7. The method of claim 5 or 6, further comprising the step of updating the class center by:

the step of updating the class center includes:

performing feature extraction on the first image sample set labeled by the pseudo label by using the model after the initial training to obtain a third feature extraction result;

and updating the class center by using the third feature extraction result.

8. The method according to claim 3, wherein in the second stage training process, under the condition that a specified condition is met, an object recognition model is obtained;

the specified condition is determined according to the convergence condition of the loss function of the specified type;

the loss function is obtained by model calculation in the second stage training process;

9. The method of claim 3, wherein the number of samples in the second set of image samples is n times the number of samples in the first set of image samples; the n is more than 1.

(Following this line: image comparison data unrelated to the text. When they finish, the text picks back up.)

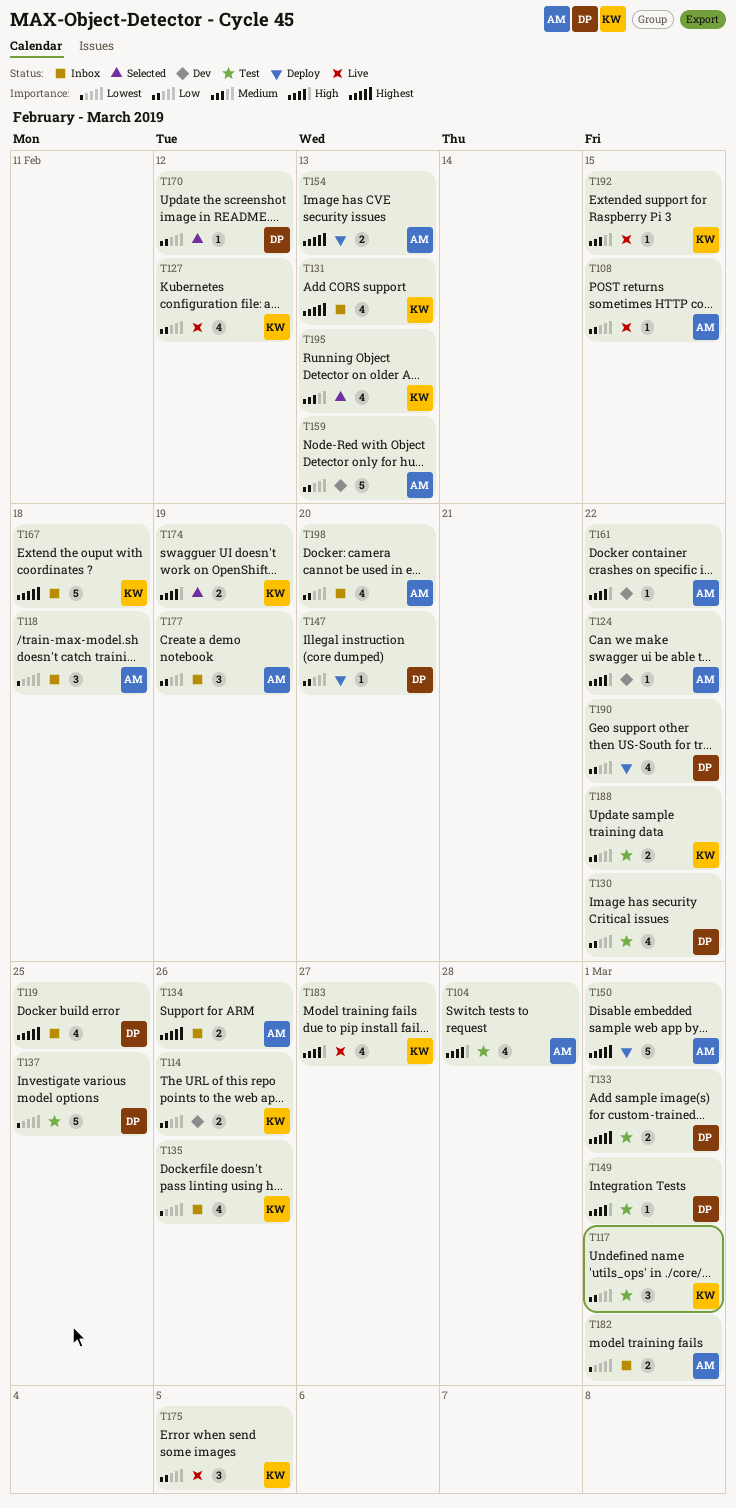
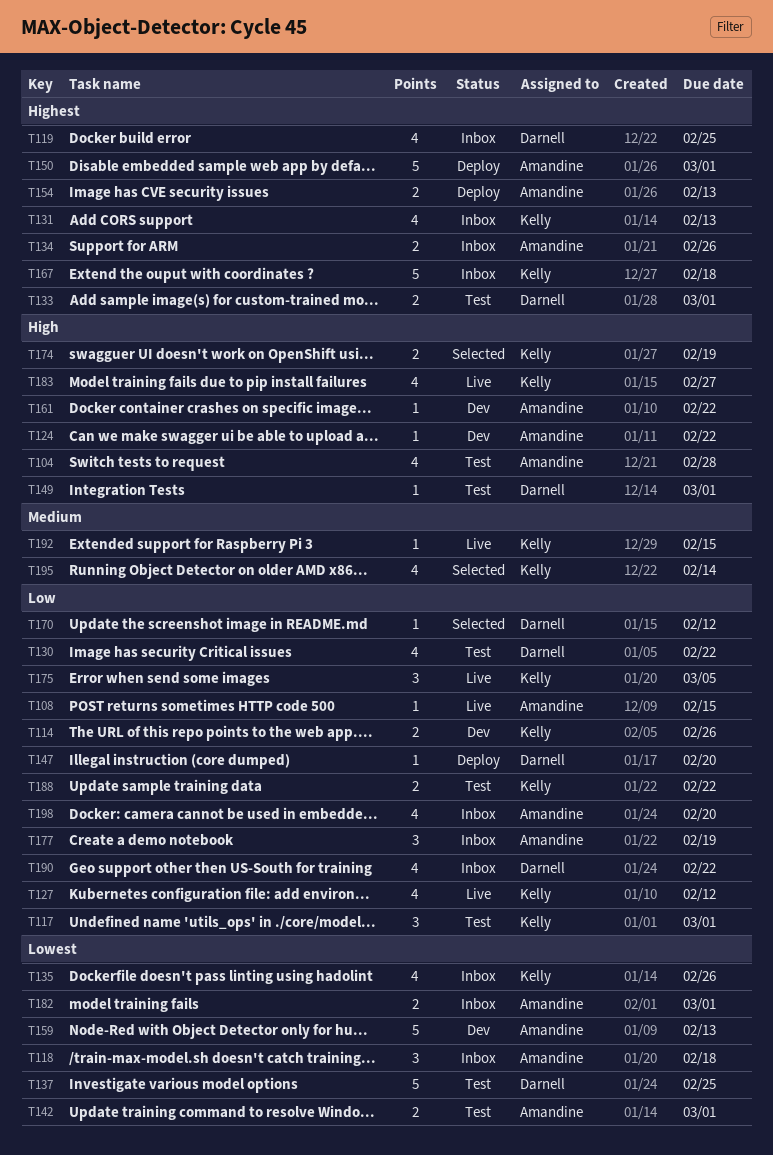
T142: none -> present
T159, priority: Low -> Lowest
T190, status: Deploy -> Inbox
T195, due: Feb 13 -> Feb 14

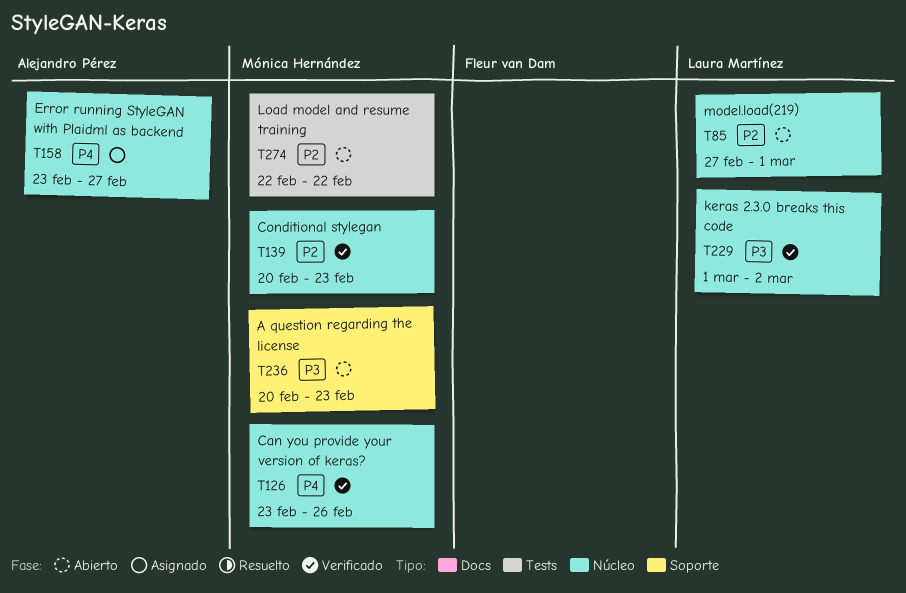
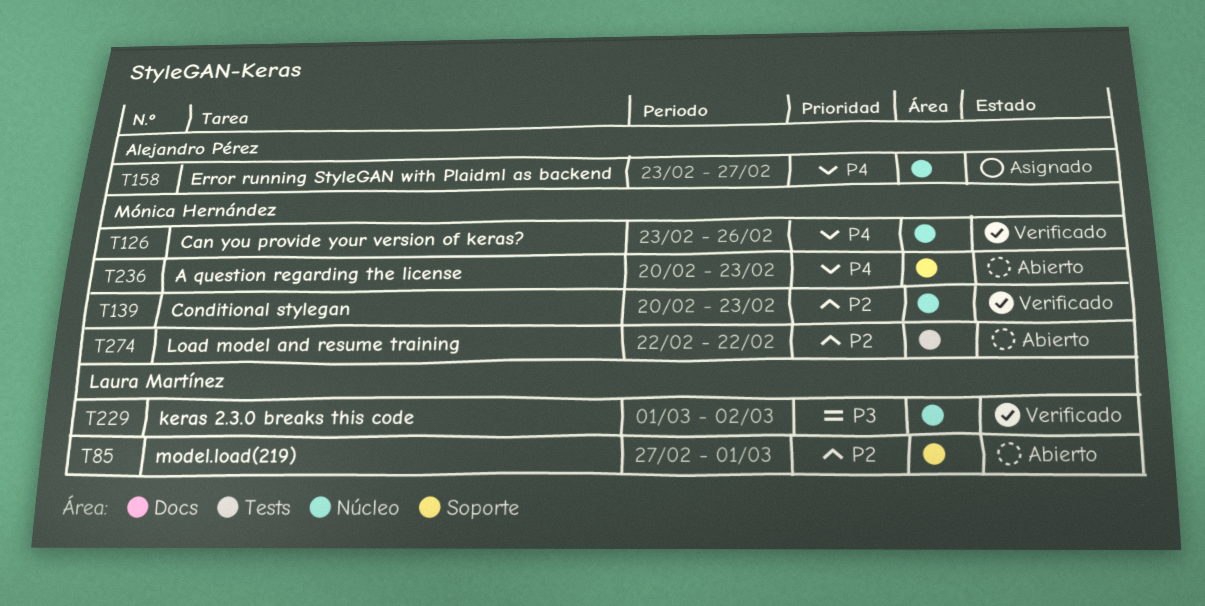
T85, label: Núcleo -> Soporte
T236, priority: P3 -> P4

10. An image recognition method is applied to an augmented reality device and/or a virtual reality device, and is characterized by comprising the following steps:

acquiring a candidate image;

inputting a reference image containing a target object and the candidate image into a pre-trained object recognition model, and recognizing the candidate image containing the target object;

rendering the candidate image containing the target object onto a display of the augmented reality device and/or virtual reality device.

11. An apparatus for object recognition, comprising:

an acquisition module for acquiring a candidate image;

and the identification module is used for inputting the reference image containing the target object and the candidate image into a pre-trained object identification model and identifying the candidate image containing the target object.

12. An apparatus for training an object recognition model, comprising:

the first-stage training module is used for carrying out first-stage training on the initial model by using the first image sample set labeled by the pseudo label to obtain a model after the initial training; the pseudo label is determined using an unlabeled first set of image samples;

the second-stage training module is used for performing second-stage training on the preliminarily trained model by using a second image sample set marked by a soft label to obtain an object recognition model; the soft label is determined using the unlabeled first set of image samples and the unlabeled second set of image samples.

13. An electronic device comprising a memory, a processor and a computer program stored on the memory, the processor implementing the method of any one of claims 1 to 9 when executing the computer program.

14. A computer-readable storage medium, having stored therein a computer program which, when executed by a processor, implements the method of any one of claims 1 to 9.